Joint- and Motorcontroller Board
The controller board contains two DSPs. The joint controller runs with 330µs cycle time on a TMS320VC33 floating point DSP from TI. This DSP is responsible for the communication with the robot controller over a SERCOS bus, memorize and calibration of sensor data, and the calculation of current commands for the motor controller via a dual port ram. The motor controller, a DSP56F807 from Freescale/Motorola, calculates the motor position and speed with 25us cycle time and measures temperatures, motor currents and hall signals.
Power Converter
The power converter has been developed for three phase motors. Two phase currents and the bridge voltage are measured galvanically isolated.
Besides the motor the safety brake is controlled via the power converter board.
Parameter | Value |
|---|---|
Supply voltage | 48 V |
Maximum motorcurrent | 15 A |
Switching frequency | 40kHz |
External components | safety brake |
Current measurement | 2 motor phase currents (galvanically isolated), brake current |
Voltage measurement | Bridge voltage (galvanically isolated) |
Structure
The robot link structure is an exoskeleton made of carbon fibre composite.

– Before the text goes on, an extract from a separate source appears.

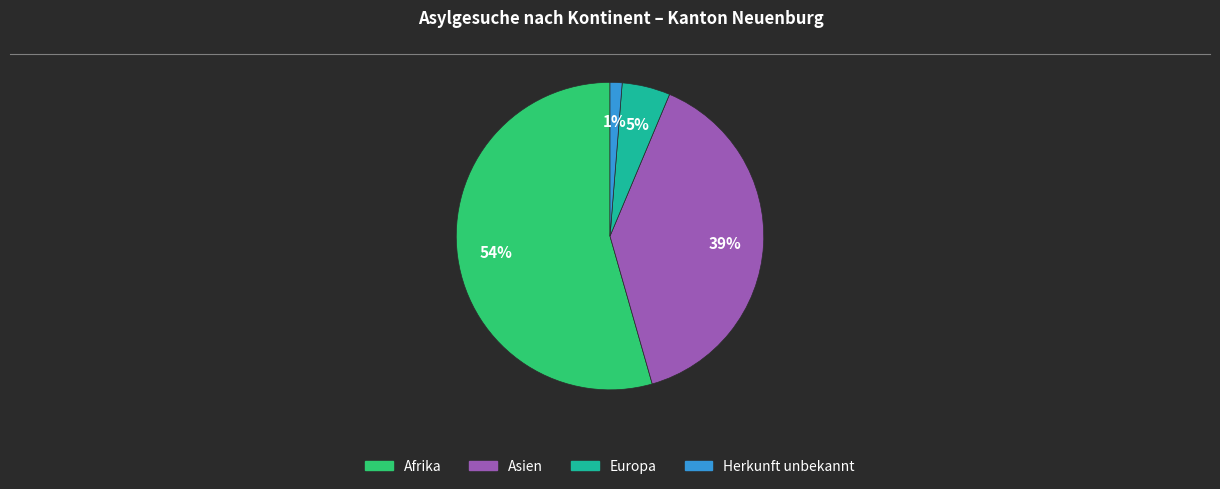

True or false: Asien accounts for 54% of the total.

False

The different links consist of single direction carbon fibre rowings, which are sewed onto a carrier fabric. These preforms are put into a negative, soaked with epoxy resin and finally pressed to eliminate surplus resin to reduce weight. With this technique light and stable free form links can be produced, in which the carrying fibres can be placed optimally to take the expected loads.